I share this with you because this is where progressivism can lead students who don’t grow out of it quickly. Unless you choose a radically different path, one day you’ll lack the ability stand up for the truth because you will have convinced yourself that it doesn’t really exist. I want you to lead a better life—one in which you may be ridiculed for standing up for things you believe to be true. It is the only life worth living. It beats the alternative of anonymously defending your unbelief.
Zach, your willingness to hear challenges to your progressive beliefs over the past year has been extraordinary. It’s an unusual student who is willing to reconsider, based on facts and logic, once he has adopted the angry attitudes of his liberal professors. But I hope you can be an even more extraordinary person. I want you to become a lightning rod for the truth—a man constantly pushing buttons and constantly causing people to come after you. I don’t want you to end up an old man sneaking down a hallway and leaving anonymous notes for people you are afraid to confront—just because they hold ideas you cannot rebut.
I won’t be writing again for a couple of weeks, during the usual end-of-semester time crunch. But after I finish my grading I’ll be heading back out to Colorado, and when I get there, I’ll write you again—this time on the subject of the experience I had that caused me to abandon progressive politics altogether.
Meanwhile, I hope your exams go well!
PART TWO
 
THE HEART OF THE MATTER
 
“Political problems, at bottom, are
moral and religious problems.”
—Russell Kirk
 
LETTER 27
 
The Constitution Is Dead (Because God Isn’t)
 
Dear Zach
,
It’s hard to believe we’ve been corresponding for more than a year now. Once again, the weather here in Colorado does not bode well for the global-warming apologist. It is 48 degrees in the middle of the day in the middle of May—exactly one year after I wrote my first letter to you from this same spot. The light mist has just turned into a light rain.
During the course of the past year, we have discussed some problems with the progressive worldview. You’ve seen some logical errors in progressive thinking—and also some signs that a leftist worldview can have strange effects on the people who adopt it.

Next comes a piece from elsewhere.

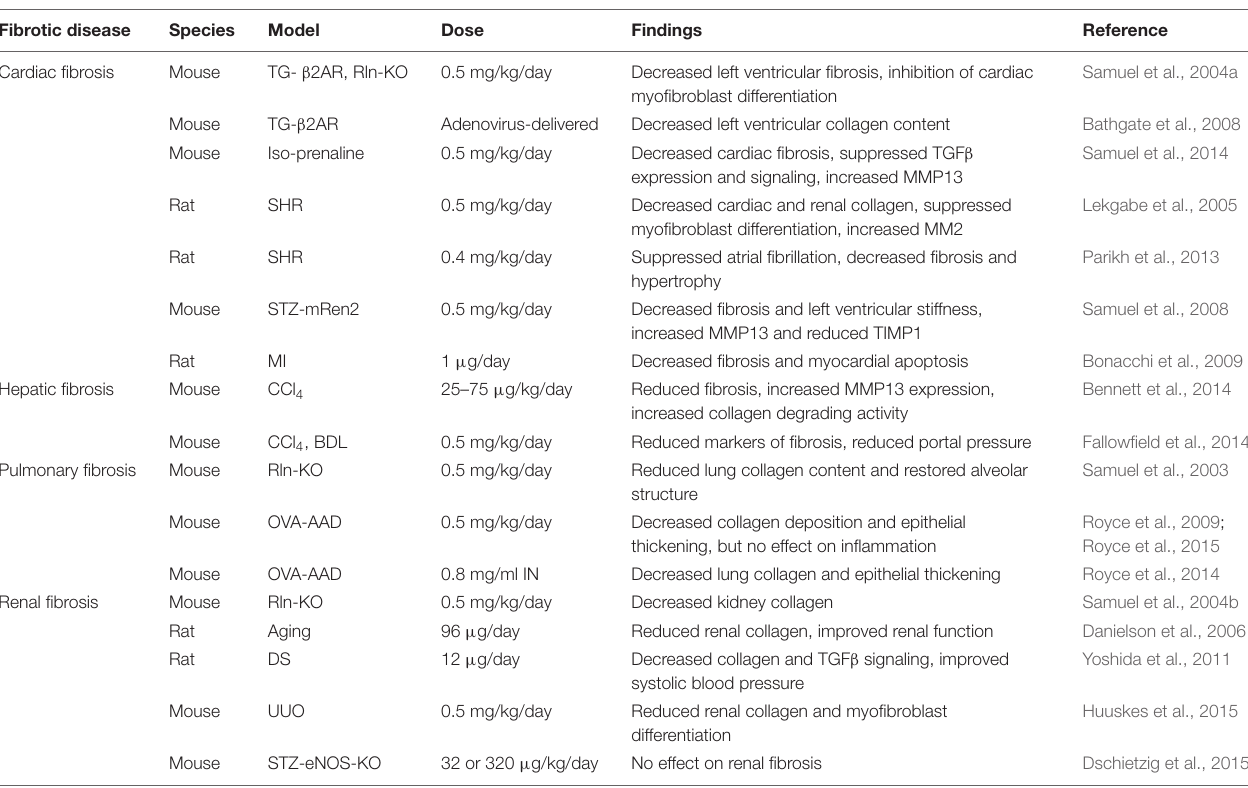
TABLE 4 | Selected preclinical studies using relaxin for established fibrosis. Preclinical studies in animal models with established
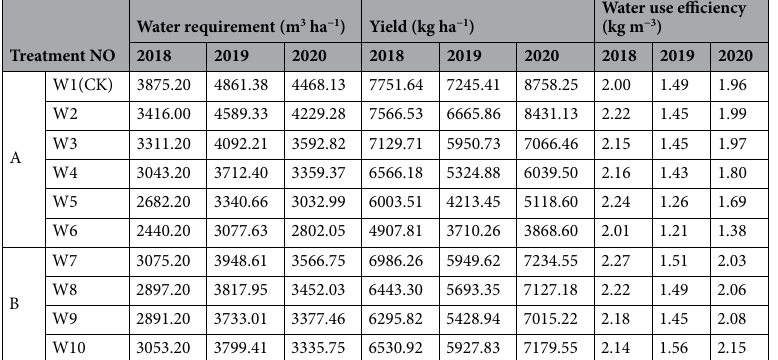
Table 3. Effects of soil water deficit on rice yield, water requirement and water use efficiency. The actual soil moisture content of the field was determined as a percentage of field capacity(θ), reflecting the degree of soil water deficit. In group A, WI:100% of field capacity; W2:90–100% of field capacity; W3:80–90% of field capacity; W4:70–80% of field capacity; W5:60–70% of field capacity; and W6:50–60% of field capacity. In group B, soil moisture deficit conditions were applied at different growth stages. W7: a filling stage deficit (70–80% of field capacity); W8: a flowering stage deficit (70–80%); W9: a booting stage deficit (70–80%); and W10: a tillering stage deficit (70–80%). The relative soil water content during the other growth stages was maintained at 80–90% of field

Now I want to get to the heart of the matter. Progressive politics—in fact, the whole progressive worldview—is really built on one huge mistake.
As I write, the clouds are descending upon Pikes Peak and making their way toward my little cabin at the base of the mountain. It is so much like that afternoon in March of 1996—March to be exact—when I walked inside the gates of a prison in the Andes Mountains just outside of Quito, Ecuador. The weather was the same that day, but everything else in my life was different then.
I was an atheist trying to save the world. I was also a criminologist and an aspiring journalist hoping to change what was going on inside those prison walls. I did not know that what was going on inside those walls would forever change me. The existence of God, the fallen nature of man, and the source of our inalienable rights would all come into focus in a few short hours.
That prison was the closest thing to hell I have ever seen.
First I made a brief visit to the inside of a thirty-six-square-meter cell packed with forty-five inmates. There was the unbelievable stench of rotting meat being thrown into vats of boiling water to make it barely edible for the inmates. There were puddles of urine mixed with fecal matter sitting near broken and rotting pipes. There was the young man I saw being badly beaten by baton-wielding guards. I still remember the sound that club made as it struck against his bones. He was probably no more than eighteen years old.